Abstract

I launched this journal 10 years ago because I wanted to redefine an overused term: Social Media. In what I called our “Manifesto Issue,” I invited members of our Editorial Board to do just that: write mini-manifestos of what social media – of all forms – might be. I asked for essays, songs, poems, visuals, lists, rants, and random philosophizing among any other forms of content that would reflect my commitment to doing things otherwise.
Ten years later, we are a different journal. Grown up, but not mature. Child-like, but not childish. Imaginative and Other. I am grateful that people responded to the vision we laid out in that manifesto issue, even though whenever I use the manifesto word in US-based academic circles, people assume I am gearing up for a revolution. Raymond Williams reminds us that revolutions are long, and I add that they have to be long, to attain meaning. And we are nowhere near revolutionizing social media, as societies, and as the contributors to this anniversary issue, illustrate. We remain caught up in affective cycles of using banal media for subversive purposes, at best.
So, what is next? I invited academics who have shaped this journal’s evolution over the past 10 years to write about what’s to come for social media, of all forms. In my own contribution, I offer my thoughts on where we are headed next. When I started the journal, I wrote that we have always been social. Any technology we make, use, or adapt will by definition be social, because it of us, by us, for us. We overuse the term social and often apply it to things that are not social. But we, as humans, cannot escape being social.

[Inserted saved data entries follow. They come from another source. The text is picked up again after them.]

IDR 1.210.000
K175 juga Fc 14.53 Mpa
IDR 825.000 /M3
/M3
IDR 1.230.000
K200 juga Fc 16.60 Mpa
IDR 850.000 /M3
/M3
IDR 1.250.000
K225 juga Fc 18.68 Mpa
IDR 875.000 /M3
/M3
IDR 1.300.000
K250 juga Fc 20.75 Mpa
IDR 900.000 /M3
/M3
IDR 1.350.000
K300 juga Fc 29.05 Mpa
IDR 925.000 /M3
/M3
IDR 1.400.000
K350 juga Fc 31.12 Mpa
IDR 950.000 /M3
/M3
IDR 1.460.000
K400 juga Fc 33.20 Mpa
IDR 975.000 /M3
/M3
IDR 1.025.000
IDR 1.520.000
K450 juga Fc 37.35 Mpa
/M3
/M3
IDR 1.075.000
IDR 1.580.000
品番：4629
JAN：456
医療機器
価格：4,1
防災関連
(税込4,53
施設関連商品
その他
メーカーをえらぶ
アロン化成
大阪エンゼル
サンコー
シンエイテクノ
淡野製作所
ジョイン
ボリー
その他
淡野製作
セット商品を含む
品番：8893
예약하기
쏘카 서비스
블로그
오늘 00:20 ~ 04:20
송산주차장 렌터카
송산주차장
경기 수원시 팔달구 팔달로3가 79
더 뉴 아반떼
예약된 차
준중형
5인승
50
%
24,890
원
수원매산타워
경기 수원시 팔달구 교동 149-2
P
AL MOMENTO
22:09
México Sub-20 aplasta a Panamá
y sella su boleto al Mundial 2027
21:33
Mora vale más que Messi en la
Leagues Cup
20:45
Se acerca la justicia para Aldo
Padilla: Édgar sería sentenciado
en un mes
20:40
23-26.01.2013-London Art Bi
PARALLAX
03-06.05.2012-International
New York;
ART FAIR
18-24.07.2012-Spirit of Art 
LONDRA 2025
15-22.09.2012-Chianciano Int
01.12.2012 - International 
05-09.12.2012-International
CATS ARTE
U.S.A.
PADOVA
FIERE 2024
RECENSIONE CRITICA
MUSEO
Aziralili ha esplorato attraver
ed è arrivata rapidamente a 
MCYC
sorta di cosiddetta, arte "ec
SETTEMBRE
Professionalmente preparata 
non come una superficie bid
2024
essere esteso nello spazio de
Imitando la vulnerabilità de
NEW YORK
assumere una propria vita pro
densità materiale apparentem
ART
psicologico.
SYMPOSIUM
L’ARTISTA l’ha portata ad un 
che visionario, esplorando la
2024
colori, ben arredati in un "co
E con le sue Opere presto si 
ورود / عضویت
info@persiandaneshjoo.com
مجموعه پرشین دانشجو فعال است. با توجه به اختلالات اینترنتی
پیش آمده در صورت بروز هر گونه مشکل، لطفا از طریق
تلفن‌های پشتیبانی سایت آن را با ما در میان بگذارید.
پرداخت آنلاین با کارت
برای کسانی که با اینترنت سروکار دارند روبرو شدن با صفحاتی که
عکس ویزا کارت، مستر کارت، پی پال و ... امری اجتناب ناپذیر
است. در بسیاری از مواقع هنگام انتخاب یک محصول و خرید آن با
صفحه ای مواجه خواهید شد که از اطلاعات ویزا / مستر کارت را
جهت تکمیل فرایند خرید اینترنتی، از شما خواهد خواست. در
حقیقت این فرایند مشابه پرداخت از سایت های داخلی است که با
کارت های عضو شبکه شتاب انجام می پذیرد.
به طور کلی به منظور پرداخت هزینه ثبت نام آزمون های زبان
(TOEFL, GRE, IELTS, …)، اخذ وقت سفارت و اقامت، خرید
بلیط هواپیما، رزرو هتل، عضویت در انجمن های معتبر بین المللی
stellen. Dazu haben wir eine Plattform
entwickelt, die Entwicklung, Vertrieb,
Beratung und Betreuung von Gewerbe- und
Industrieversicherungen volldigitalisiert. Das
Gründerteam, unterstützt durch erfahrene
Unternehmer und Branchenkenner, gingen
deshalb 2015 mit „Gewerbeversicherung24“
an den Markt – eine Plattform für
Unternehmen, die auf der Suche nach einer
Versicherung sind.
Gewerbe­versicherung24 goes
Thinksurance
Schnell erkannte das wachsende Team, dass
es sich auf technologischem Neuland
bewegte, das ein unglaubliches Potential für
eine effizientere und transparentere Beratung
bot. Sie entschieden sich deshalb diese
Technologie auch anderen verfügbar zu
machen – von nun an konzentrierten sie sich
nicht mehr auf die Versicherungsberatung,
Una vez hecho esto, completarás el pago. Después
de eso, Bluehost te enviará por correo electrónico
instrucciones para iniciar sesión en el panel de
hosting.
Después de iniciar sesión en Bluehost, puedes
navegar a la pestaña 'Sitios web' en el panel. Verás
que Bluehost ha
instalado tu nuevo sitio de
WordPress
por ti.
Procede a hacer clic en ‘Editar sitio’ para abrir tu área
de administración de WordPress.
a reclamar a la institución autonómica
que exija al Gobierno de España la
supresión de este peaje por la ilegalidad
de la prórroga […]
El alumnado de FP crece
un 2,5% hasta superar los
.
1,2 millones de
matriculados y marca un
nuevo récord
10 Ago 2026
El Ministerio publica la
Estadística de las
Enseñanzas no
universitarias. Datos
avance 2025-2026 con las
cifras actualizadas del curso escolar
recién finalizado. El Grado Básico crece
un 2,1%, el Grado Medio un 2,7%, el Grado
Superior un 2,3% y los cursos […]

Much of the technology we use today overuses the term machine, to frequently posit the argument that machines are distinct from humans. The term machine is used to signal difference and reason for trepidation in such difference. I am reminded of how the term social is similarly overused. It is deployed to advertise the social properties of platforms. It is bundled into the attention economy. It is monetized into influencer culture. It is routinely unitized and conspicuously reproduced into micro-acts of networked connections. It is performed, affectively and rhetorically, in ways adapted to the logics of the new platforms. Finally, it is assumed to be the defining characteristic of platforms presented as social media, as if these platforms were more social than media used in the past or different from other technologies that were perhaps asocial. We have always been social, I proclaimed in starting the journal, and we will always be social.
Similarly, in embracing what lies ahead for our journal, I want to emphatically say that we have always been machines. We will continue to be machines. We have always deep learned, learned through large scale classification, through mimicry and role modeling, via codes and agents, embodied and non-embodied. We learn with bias and constantly learn how to reject bias, for bias never goes away; it only shifts form. Our anatomy is machinic. We need servicing for parts. We lag and give slow responses when we have not been charged. We need memory upgrades but it is not too easy to receive them. Our parts break, but we cannot always replace them. Older models often are phased out and newer models might be more expensive and less efficient.
DNA is our code and our environments make up the complex large learning landscapes we draw from as we evolve and role model our way through them. We are machinic by nature and will always be. Consciousness is our sentience. Neurons bind our muscles into webs of motions, affects, and actions. Our hearts beat to the rhythm of the breaths we take to live, and when they do not do so with machine-like accuracy, we fail. When we create machines in our likeness we first do so by breaking down our own anatomy and functions, as if we were reverse engineering a prototype to replicate it. Yet we refuse to see ourselves as machines. We assume that a machine will lack the nuances of a human, given its machinic nature. Our own means are machine driven in ways that do not prevent us from being sentient, sensitive, aware.
We simultaneously overestimate and underestimate machines, in ways similar to how we behave with our fellow humans. We insult and congratulate them, in a manner common in our everyday social exchanges. Machines let us down and surprise us, much like people.
What is wrong with identifying with a machine? Why the need to distinguish between creator and creation, as if the creator were not at some point a creation themselves?
Here is where I hope the journal will head next:
- Develop new models for understanding human–machine communication that place less emphasis at the hyphen separating the two terms.
- Turn to models that emphasize the vocabulary of kin, likeness, and companion species, and turn away from language that replicates the term AI – a term that we have criticized often for its inadequacy. In plain speak: AI lives rent free in our brains, and it needs to move.
- Machine politics; synthetic politics and synthetic data.
- Synthetic sociality and social robots.
- Platforming consciousness and intelligence.
- Social learning as deep learning.
- Systems of governance for embodied and non-embodied agents.
- Social misinformation; epistemic hardening of categories; fluid science; classification as social science; micro-species classification and sociality.
I am adding to the list as I go along and I look forward to your suggestions.
We are not different from or like machines. We are machines, always and forever trying to find meaning in being human.